Les aménagements susceptibles d’être préconisés incluent : climatisation, accès à l’eau, flexibilité horaire, télétravail [19], selon les recommandations du rapport parlementaire sur le sujet.
Actions requises :
- Anticiper les demandes d’aménagement liées à la ménopause
- Sensibiliser l’encadrement aux enjeux de cette transition physiologique
- Adapter les espaces de travail (température, points d’eau accessibles)
- Intégrer cette problématique dans les accords télétravail.
6. Surveillance médicale renforcée des apprentis.
Obligation de visite précoce.
Pour les apprentis la visite doit avoir lieu dans les deux mois qui suivent l’embauche [20]. Cette obligation, souvent négligée dans les TPE-PME, fait l’objet d’une attention accrue des services de contrôle.
Enjeux de responsabilité.
Le non-respect de cette obligation expose l’employeur à des sanctions, mais surtout fragilise juridiquement l’entreprise en cas d’accident du travail d’un apprenti non suivi médicalement.
Actions requises :
- Systématiser la programmation immédiate des visites d’embauche d’apprentis
- Documenter le respect de cette obligation
- Former les tuteurs d’apprentis aux spécificités du suivi médical des mineurs.
Checklist de mise en conformité prioritaire.
Actions immédiates (avant fin mars 2026) :
- Vérifier l’adaptation de vos procédures à la signature électronique
- Contrôler la conformité de votre DUERP sur les RPS
- Auditer vos obligations de formation des télétravailleurs
- Programmer les visites médicales des apprentis embauchés.
Actions à programmer (2e trimestre 2026) :
- Former les équipes RH aux nouveaux modèles de documents médicaux
- Anticiper les aménagements liés à la ménopause au travail
- Réviser les accords télétravail si nécessaire.
Actions d’amélioration continue :
- Veille réglementaire renforcée sur les évolutions santé-travail
- Formation continue de l’encadrement aux nouveaux risques
- Documentation systématique des démarches de prévention.
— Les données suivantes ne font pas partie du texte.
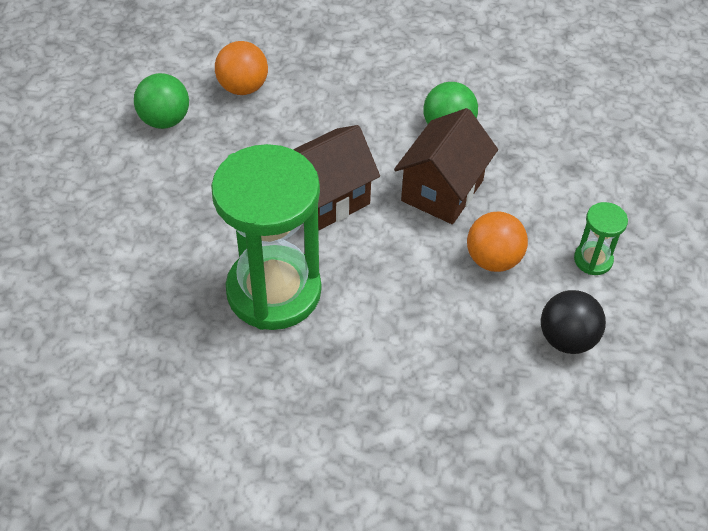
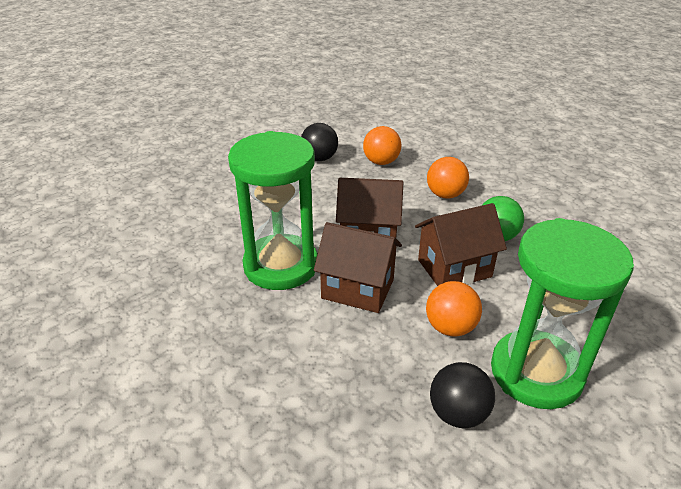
camera: 40 degrees right, 15 degrees down
green ball [134,73,189,129] -> black ball [301,123,338,161]
green hourglass [574,202,628,275] -> green hourglass [491,218,634,409], size x2.37
none -> brown house [314,222,402,313]
none -> orange ball [427,157,469,199]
Perspectives : vers une approche préventive renforcée.
Ces évolutions réglementaires convergent vers une même logique : le renforcement de la prévention primaire et la responsabilisation accrue des employeurs. La dématérialisation des procédures, loin de simplifier les obligations, les rend plus contraignantes en termes de délais et de traçabilité.
Les professionnels du secteur observent une évolution jurisprudentielle vers une appréciation plus stricte des manquements aux obligations de prévention, particulièrement en matière de risques psychosociaux et d’adaptation aux évolutions démographiques de la population active.
Conclusion : anticiper plutôt que subir.
Ces nouvelles obligations dessinent les contours d’une responsabilité patronale élargie et plus précisément encadrée. Au-delà de la simple mise en conformité, elles invitent les entreprises à repenser leur approche de la santé au travail comme un investissement stratégique.
La complexité croissante de ces obligations justifie plus que jamais l’accompagnement par des professionnels spécialisés pour éviter les écueils juridiques et transformer ces contraintes en opportunités d’amélioration du climat social.